COSTELLO: OK, I'm at my computer and I want to watch a movie. What do I do?
ABBOTT: You click the blue "1".
COSTELLO: I click the blue one what?
ABBOTT: The blue "1".
COSTELLO: Is that different from the blue w?
ABBOTT: The blue "1" is Real One and the blue "W" is Word.
COSTELLO: What word?
ABBOTT: The Word in Office for Windows.
COSTELLO: But there's three words in "office for windows"!
ABBOTT: No, just one. But it's the most popular Word in the world.
COSTELLO: It is?
ABBOTT: Yes, but to be fair, there aren't many other Words left. It pretty much wiped out all the other Words out there.
COSTELLO: And that word is real one?
ABBOTT: Real One has nothing to do with Word. Real One isn't even part of Office.

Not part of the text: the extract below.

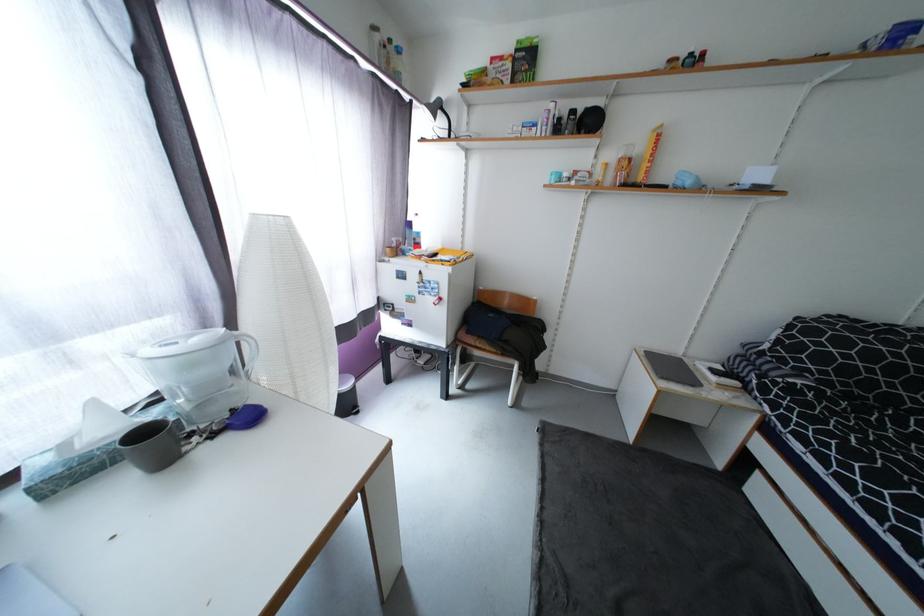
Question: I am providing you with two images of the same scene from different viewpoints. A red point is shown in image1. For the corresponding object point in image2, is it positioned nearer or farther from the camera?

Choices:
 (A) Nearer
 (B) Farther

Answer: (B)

COSTELLO: STOP! Don't start that again. What about financial bookkeeping? You have anything I can track my money with?
ABBOTT: Money.
COSTELLO: That's right. What do you have?
ABBOTT: Money.
COSTELLO: I need money to track my money?
ABBOTT: It comes bundled with your computer.
COSTELLO: What's bundled with my computer?
ABBOTT: Money.
COSTELLO: Money comes with my computer?
ABBOTT: Yes. No extra charge.
COSTELLO: I get a bundle of money with my computer? How much?
ABBOTT: One copy.
COSTELLO: Isn't it illegal to copy money?
ABBOTT: Microsoft gave us a license to copy money.
COSTELLO: They can give you a license to copy money?
ABBOTT: Why not? THEY OWN IT!
A FEW DAYS LATER . .
ABBOTT: Super Duper computer store. Can I help you?
COSTELLO: How do I turn my computer off?